Hope from Ashes Part I

I squirmed in my seat as the pastor continued his sermon on honoring fathers. We had just finished singing praises about our good Father in heaven and His love for us. At age eleven, I was recently old enough to be past the limit for children’s church, but far from an adult. I sat next to my weary mom, her mascara slightly smeared from tears that were quickly pushed aside so as not to draw attention. My two sisters and brother were at my dad’s apartment for the weekend. I had woken up early in his one-bedroom, garden level place to the four of us kids sprawled around the living room on old flannel sleeping bags, once used for summer camping trips, but now cocooning the remnants of a broken family. The walls were lined with thousands of records and CDs, posters of The Beatles and Rolling Stones. The scent of beer was ever lingering in the air. I would take any opportunity to get out of that apartment on our weekends with him, even if it meant going to church. 

I felt hot anger stir near my heart and up to my throat as the pastor went on about the importance of dads and their role in the family. My eyes burned with tears I wished would cease. It felt better to be angry than to be empty. God calling Himself a Father? No, thank you. Fathers only ever disappointed me. There was no selfless love, only love for self. There was no shield of protection, only betrayed trust. God promised peace, comfort, purpose, healing…and although I had trusted Jesus as my eternal Savior years ago at a sunny five-day club, I wasn’t sure I could trust a fatherly God with my here and now life. 

Suddenly thrust into single parenting, my mom found a job with a good company. It was an hour away in another city. Shortly after my parent’s divorce, the four of us hit teenage years in domino effect. We were on the bus before the sun rose, home to an empty house in the afternoon, fending for ourselves until our mom pulled into the driveway late in the evening, tired from work, tired from life, hoping we had managed to put together some semblance of dinner.  

Heartache became a consistent pain, a quiet hum always pulsing between desperation and rage beneath the surface. If I could just internalize that hurt, not let it out for everyone to see, then I could control it, I thought. As long as no one else knew I felt unloved, unseen, never enough, forgotten, I would manage to come out on the other side of this complete, somehow.

——

* Exercise set *
1) Answer these questions about the essay:
(a) How old was the narrator at the time of the sermon?
(b) What lined the walls of the father's apartment?
(c) Where was the mother's new job located?
2) Reproduce the essay word for word from "I felt hot anger" to "and now life.".

——

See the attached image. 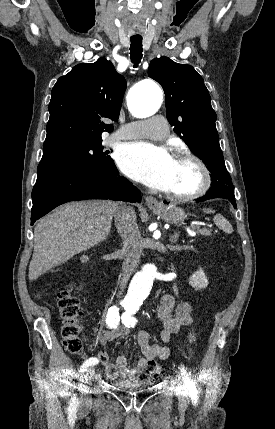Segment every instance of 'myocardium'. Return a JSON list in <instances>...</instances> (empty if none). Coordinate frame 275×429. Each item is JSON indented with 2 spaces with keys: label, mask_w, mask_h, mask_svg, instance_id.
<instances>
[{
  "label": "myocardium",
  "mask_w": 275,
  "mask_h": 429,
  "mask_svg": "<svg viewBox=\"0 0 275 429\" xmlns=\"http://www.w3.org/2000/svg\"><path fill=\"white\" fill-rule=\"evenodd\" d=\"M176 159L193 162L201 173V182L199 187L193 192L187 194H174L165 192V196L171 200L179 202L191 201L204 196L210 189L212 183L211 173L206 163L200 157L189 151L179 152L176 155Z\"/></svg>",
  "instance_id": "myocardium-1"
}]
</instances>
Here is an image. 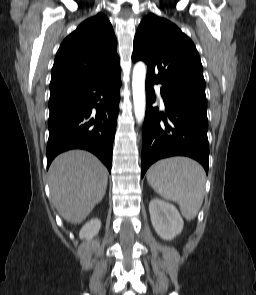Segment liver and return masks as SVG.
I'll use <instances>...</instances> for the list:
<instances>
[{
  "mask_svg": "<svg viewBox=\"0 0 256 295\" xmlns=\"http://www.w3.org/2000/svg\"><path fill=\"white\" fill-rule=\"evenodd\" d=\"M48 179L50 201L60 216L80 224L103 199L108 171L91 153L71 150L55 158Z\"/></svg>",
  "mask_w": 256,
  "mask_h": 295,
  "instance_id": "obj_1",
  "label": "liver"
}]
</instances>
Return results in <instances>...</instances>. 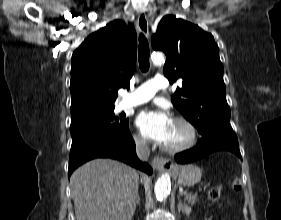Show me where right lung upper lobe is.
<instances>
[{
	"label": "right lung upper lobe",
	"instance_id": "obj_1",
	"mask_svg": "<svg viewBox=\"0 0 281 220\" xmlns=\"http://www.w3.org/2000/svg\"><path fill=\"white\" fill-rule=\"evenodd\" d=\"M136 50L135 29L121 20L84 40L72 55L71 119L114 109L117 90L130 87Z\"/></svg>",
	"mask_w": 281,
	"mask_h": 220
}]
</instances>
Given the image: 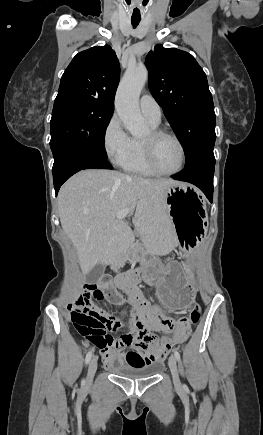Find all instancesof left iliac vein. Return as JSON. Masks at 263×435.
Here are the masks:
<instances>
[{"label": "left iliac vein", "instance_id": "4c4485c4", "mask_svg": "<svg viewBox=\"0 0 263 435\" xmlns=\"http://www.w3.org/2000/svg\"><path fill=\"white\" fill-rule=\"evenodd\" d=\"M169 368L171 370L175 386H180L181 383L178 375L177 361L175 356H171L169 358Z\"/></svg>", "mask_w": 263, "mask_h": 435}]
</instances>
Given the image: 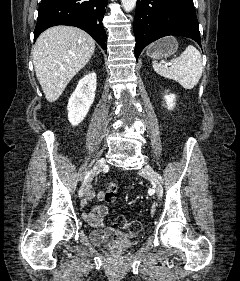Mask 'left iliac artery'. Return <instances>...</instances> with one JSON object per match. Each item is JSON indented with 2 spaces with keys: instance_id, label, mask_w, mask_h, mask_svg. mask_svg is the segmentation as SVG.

——

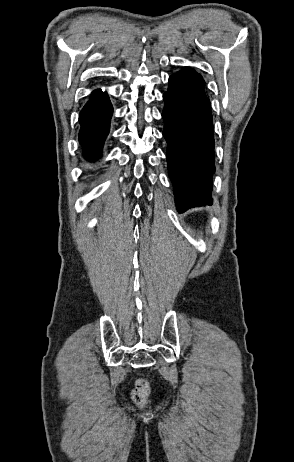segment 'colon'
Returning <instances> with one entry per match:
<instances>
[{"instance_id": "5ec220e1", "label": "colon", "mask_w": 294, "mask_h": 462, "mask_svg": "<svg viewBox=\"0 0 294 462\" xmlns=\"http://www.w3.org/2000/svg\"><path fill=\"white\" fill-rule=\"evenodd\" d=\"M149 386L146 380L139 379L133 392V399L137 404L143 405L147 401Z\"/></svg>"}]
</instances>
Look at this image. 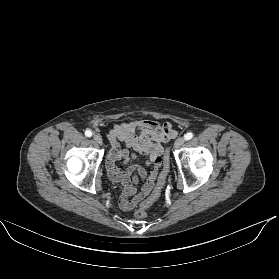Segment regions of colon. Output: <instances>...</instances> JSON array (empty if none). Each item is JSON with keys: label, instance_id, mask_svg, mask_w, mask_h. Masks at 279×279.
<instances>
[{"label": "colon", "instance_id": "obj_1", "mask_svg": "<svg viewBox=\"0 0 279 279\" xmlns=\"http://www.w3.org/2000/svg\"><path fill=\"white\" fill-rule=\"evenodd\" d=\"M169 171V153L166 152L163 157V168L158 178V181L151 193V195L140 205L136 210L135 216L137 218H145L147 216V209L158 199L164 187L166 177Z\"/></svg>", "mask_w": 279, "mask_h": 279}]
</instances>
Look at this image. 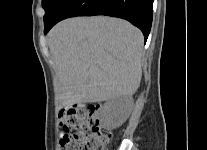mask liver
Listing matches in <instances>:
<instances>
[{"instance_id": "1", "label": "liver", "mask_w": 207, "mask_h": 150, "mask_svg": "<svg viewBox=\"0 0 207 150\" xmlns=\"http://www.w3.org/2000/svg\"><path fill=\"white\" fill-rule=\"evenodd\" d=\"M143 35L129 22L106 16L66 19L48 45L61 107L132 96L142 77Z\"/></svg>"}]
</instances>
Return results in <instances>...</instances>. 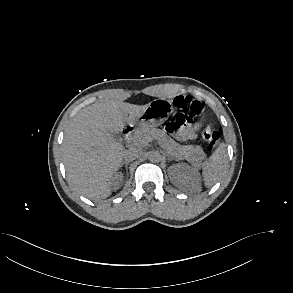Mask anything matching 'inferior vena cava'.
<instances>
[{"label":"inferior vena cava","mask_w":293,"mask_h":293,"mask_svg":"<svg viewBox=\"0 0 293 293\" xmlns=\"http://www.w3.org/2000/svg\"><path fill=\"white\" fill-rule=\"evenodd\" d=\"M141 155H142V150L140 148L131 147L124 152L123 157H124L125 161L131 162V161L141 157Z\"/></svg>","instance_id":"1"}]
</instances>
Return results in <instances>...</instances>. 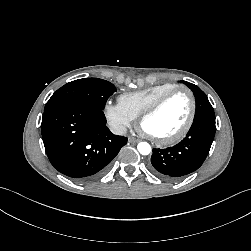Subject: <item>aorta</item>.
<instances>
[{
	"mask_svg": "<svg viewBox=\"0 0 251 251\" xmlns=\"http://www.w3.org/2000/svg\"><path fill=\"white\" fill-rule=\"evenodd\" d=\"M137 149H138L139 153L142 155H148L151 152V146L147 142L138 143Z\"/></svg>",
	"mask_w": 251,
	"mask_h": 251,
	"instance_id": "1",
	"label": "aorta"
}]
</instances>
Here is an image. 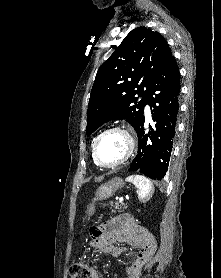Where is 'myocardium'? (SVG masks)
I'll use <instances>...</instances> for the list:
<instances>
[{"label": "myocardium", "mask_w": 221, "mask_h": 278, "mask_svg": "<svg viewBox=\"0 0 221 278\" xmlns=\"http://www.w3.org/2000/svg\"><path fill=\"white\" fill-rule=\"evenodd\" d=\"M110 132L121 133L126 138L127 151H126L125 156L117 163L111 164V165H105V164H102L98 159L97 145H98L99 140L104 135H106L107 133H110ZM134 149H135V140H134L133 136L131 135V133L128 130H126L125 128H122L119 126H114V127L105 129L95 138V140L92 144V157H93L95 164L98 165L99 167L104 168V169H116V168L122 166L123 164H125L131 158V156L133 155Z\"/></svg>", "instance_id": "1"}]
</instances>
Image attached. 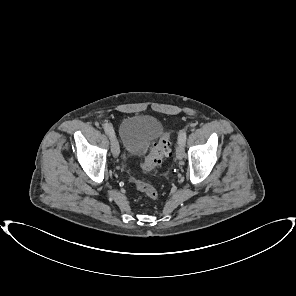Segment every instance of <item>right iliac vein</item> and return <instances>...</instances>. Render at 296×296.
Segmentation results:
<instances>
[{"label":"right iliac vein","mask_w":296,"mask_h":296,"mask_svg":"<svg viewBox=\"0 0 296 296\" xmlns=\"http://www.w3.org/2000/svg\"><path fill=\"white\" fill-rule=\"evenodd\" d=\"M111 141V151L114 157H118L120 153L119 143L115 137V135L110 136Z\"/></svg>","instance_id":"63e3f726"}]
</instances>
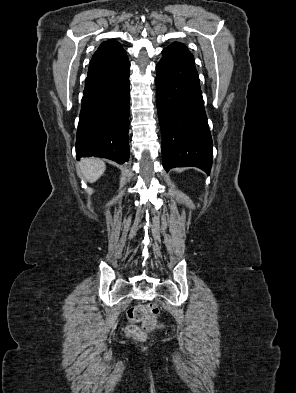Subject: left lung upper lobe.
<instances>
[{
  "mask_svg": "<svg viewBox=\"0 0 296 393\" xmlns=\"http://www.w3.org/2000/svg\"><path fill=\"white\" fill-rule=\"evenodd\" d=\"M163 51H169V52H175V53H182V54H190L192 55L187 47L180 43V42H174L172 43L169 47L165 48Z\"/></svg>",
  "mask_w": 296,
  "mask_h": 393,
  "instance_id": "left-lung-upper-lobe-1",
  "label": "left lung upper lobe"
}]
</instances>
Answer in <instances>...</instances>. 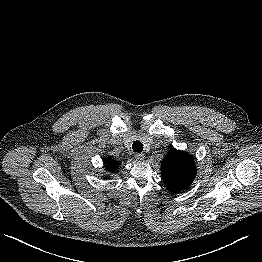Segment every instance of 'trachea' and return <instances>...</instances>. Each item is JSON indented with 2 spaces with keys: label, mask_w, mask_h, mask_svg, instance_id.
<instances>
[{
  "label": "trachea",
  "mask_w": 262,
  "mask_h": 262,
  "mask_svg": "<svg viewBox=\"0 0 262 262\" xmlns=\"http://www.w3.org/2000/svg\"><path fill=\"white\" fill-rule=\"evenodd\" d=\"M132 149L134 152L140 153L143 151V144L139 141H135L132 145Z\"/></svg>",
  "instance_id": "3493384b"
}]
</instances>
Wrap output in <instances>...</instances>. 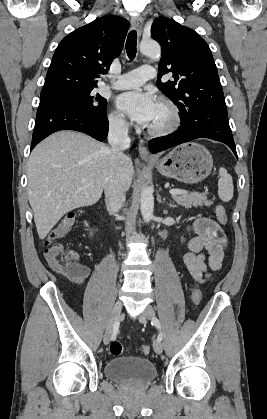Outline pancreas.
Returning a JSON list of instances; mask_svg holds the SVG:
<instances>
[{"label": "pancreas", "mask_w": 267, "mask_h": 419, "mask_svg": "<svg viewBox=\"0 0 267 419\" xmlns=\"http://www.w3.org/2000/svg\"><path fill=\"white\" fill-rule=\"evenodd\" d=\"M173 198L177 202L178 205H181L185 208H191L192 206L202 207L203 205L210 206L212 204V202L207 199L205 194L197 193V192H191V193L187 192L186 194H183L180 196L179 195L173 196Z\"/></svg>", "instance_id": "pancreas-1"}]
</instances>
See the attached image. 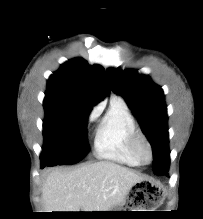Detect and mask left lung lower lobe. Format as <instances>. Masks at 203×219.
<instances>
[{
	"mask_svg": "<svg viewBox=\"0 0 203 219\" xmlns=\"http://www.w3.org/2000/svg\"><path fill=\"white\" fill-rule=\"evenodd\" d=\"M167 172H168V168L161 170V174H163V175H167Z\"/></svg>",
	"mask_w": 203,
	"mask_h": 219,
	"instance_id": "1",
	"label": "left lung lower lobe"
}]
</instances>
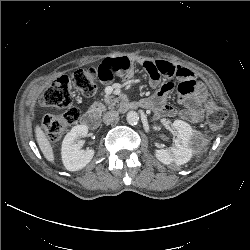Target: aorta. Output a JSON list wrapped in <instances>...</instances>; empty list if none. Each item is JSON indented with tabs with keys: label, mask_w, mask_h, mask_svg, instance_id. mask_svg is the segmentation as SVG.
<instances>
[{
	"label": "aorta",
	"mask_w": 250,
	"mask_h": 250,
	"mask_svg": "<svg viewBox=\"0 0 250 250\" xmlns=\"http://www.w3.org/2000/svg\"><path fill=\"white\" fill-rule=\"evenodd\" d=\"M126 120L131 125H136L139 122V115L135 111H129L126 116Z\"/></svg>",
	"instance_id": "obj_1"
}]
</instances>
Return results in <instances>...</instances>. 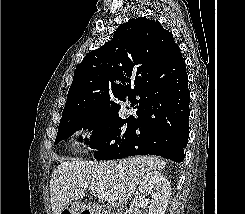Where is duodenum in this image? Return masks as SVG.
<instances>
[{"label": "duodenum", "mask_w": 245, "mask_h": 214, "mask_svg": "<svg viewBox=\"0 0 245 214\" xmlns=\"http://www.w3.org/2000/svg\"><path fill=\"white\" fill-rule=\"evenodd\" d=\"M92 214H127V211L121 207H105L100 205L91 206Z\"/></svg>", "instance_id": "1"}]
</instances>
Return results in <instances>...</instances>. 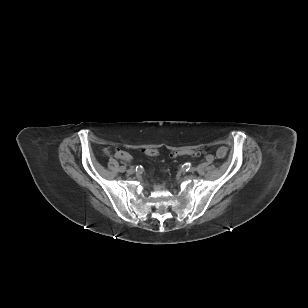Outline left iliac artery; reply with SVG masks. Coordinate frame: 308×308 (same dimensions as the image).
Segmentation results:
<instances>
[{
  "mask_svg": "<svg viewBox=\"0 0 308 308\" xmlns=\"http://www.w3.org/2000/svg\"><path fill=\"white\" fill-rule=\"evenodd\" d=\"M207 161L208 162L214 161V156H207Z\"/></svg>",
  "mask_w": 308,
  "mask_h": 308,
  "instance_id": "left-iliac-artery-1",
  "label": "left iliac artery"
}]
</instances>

——

* Task-by-task outputs *
1)
(a) Eleven.
(b) Thousands of records and CDs, and posters of The Beatles and Rolling Stones.
(c) An hour away, in another city.

2)
I felt hot anger stir near my heart and up to my throat as the pastor went on about the importance of dads and their role in the family. My eyes burned with tears I wished would cease. It felt better to be angry than to be empty. God calling Himself a Father? No, thank you. Fathers only ever disappointed me. There was no selfless love, only love for self. There was no shield of protection, only betrayed trust. God promised peace, comfort, purpose, healing…and although I had trusted Jesus as my eternal Savior years ago at a sunny five-day club, I wasn’t sure I could trust a fatherly God with my here and now life.